(REQUIRED WORK)
Tally the lines in the entries below that contain the string "posta" and give only the number.

(DATA FOR PROCESSING)
════════
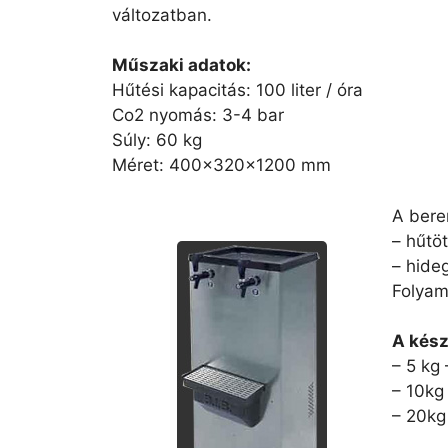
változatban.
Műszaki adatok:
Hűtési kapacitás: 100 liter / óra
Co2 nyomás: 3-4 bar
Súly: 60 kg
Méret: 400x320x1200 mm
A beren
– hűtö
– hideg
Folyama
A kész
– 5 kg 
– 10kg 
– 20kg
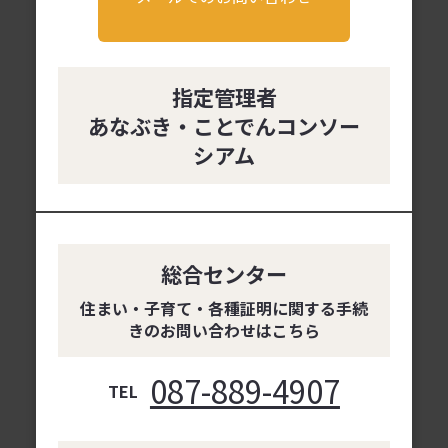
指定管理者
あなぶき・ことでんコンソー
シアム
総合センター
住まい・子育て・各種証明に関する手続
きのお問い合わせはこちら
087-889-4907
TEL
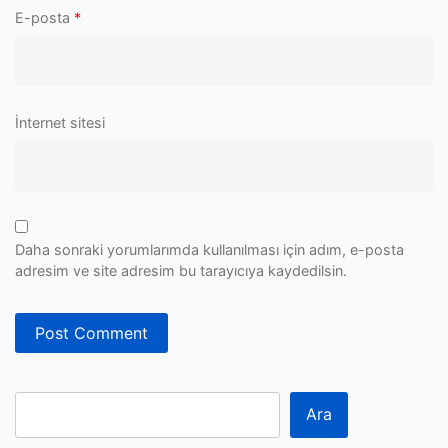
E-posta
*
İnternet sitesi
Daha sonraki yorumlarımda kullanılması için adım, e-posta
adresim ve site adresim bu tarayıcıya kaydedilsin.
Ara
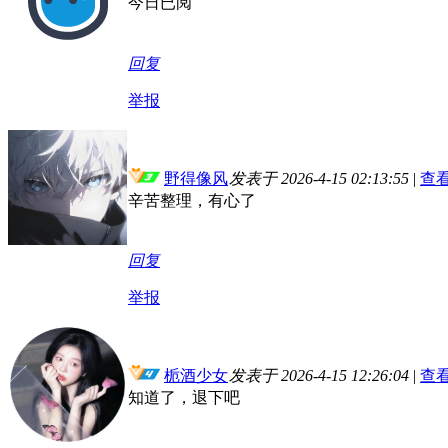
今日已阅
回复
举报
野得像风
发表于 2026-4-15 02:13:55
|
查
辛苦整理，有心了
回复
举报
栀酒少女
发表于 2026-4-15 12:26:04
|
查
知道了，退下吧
════════
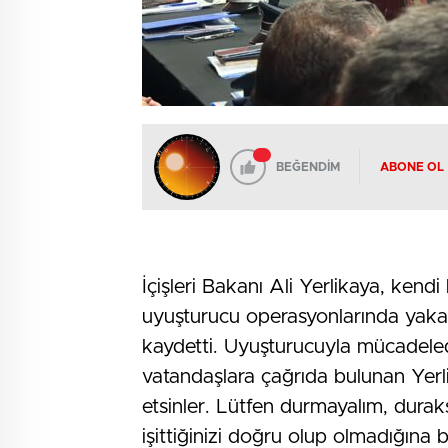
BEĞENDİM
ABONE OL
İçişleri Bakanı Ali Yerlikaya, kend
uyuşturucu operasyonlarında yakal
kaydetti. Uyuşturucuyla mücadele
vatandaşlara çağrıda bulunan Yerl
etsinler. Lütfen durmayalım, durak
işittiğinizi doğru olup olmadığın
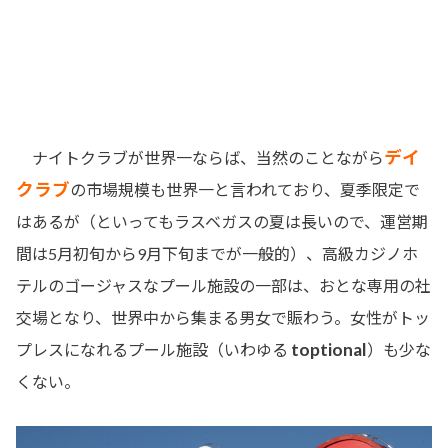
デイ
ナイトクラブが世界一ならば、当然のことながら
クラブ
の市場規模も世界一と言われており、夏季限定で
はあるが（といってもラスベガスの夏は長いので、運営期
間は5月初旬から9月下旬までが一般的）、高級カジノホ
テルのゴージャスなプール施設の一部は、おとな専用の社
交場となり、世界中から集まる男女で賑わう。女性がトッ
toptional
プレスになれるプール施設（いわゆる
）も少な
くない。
════════
(SOLUTION TO THIS PROBLEM)
2